Final contract is definitely not done by sales. That would be ridiculous as they have literally zero knowledge over how much the thing should cost and when it could be done. Maybe if you have packed done software where you are selling it without making contracts about future features.

The negotiating is done by manager.

> This is indeed done by a manager, but I don't really see how the "leader" fits into this. It's more of a management function

If you cant do this, you cant lead. Because these negotiations are key to both what resources team will get and to what will be expected from the team. Everyone else then need to fit their visions into whatever was agreed on here and in discussions with customes.

> I hope the manager discusses this with the team, and that it's actually the team telling the manager, and not the other way around.

Discussing with others before making decision does not make you not not lead. But, the idea that discussing with others somehow excludes you from leadership position explains why there is tendency to attribute leadership to less powerful positions that indeed discuss with others less.


Not sure where you worked, but in my last 18 years of experience over some 7 companies, if the team is big enough, there is always dedicated PM and dev lead (and test lead etc.).

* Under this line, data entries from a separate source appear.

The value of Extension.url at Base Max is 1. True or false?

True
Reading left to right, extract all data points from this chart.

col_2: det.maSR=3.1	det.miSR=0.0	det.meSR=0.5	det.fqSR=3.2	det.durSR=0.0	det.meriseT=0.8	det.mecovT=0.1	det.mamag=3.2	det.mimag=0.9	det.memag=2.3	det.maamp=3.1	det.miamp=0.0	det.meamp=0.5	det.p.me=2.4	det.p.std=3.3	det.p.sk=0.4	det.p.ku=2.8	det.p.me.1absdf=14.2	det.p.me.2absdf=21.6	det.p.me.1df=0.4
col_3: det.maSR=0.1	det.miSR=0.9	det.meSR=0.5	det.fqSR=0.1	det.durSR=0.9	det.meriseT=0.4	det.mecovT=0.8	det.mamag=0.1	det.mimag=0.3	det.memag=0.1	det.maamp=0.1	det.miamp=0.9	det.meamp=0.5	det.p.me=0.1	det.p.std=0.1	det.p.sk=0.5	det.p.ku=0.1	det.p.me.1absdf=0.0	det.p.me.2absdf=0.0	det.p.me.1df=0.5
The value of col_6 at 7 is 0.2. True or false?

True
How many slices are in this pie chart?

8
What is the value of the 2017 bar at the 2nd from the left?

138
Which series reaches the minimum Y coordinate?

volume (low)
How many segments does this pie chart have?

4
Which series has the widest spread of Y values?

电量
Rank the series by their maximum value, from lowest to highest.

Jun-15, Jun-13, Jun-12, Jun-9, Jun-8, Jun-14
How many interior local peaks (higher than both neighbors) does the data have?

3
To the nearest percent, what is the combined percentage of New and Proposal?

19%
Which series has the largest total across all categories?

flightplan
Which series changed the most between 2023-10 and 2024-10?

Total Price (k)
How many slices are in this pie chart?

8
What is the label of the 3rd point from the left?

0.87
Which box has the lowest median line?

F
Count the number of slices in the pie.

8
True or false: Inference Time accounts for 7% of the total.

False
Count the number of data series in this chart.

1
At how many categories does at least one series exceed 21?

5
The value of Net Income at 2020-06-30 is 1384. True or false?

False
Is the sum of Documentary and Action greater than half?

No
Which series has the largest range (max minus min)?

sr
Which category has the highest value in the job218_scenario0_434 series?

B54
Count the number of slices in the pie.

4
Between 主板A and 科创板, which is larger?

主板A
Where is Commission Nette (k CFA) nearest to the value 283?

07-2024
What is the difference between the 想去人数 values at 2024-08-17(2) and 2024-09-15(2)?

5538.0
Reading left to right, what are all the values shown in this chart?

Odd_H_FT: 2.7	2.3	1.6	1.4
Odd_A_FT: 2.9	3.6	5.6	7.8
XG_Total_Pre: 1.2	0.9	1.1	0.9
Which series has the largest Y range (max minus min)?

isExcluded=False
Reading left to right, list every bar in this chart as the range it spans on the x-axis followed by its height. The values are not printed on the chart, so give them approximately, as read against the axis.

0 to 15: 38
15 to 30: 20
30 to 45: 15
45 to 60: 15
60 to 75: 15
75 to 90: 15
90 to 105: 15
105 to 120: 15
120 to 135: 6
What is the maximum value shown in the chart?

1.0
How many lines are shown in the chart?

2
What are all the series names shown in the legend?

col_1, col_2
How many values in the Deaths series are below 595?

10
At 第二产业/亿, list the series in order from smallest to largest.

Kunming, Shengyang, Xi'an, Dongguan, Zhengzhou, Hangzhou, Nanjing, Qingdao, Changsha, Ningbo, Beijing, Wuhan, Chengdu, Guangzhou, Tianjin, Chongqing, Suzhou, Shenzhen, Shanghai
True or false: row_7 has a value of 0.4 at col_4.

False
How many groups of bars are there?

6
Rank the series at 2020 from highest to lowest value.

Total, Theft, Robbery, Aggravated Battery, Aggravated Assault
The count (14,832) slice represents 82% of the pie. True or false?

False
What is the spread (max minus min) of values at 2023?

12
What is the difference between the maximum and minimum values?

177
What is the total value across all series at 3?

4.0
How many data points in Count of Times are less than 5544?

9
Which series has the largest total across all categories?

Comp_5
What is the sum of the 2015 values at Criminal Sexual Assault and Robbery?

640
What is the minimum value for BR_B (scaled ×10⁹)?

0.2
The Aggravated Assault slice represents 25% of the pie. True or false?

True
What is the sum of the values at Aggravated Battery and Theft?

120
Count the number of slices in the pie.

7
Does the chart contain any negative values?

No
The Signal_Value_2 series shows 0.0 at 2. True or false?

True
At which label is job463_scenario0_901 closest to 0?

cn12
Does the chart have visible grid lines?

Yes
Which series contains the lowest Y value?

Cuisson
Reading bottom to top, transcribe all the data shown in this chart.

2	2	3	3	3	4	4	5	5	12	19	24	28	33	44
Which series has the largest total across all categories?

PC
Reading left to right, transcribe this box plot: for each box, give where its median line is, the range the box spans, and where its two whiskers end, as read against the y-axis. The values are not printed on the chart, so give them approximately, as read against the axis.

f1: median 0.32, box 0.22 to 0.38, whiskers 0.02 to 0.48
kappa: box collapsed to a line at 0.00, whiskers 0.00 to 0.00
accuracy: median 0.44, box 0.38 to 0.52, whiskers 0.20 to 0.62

Sure its doesn't apply to some 2-man projects but anything sufficiently large requires this division. I've seen control freaks trying to hold many seats on their projects but it never ends well (either heading to burnout or just not being able to tackle it all)


> if the team is big enough, there is always dedicated PM and dev lead

The PM there is leader and manager. The dev/test lead are managers of smaller sub-teams or aspects. But, the actual project leadership belongs to the PM, not to test lead.


I hope the one taking the lead for which features need to be built is the product owner and not the project manager.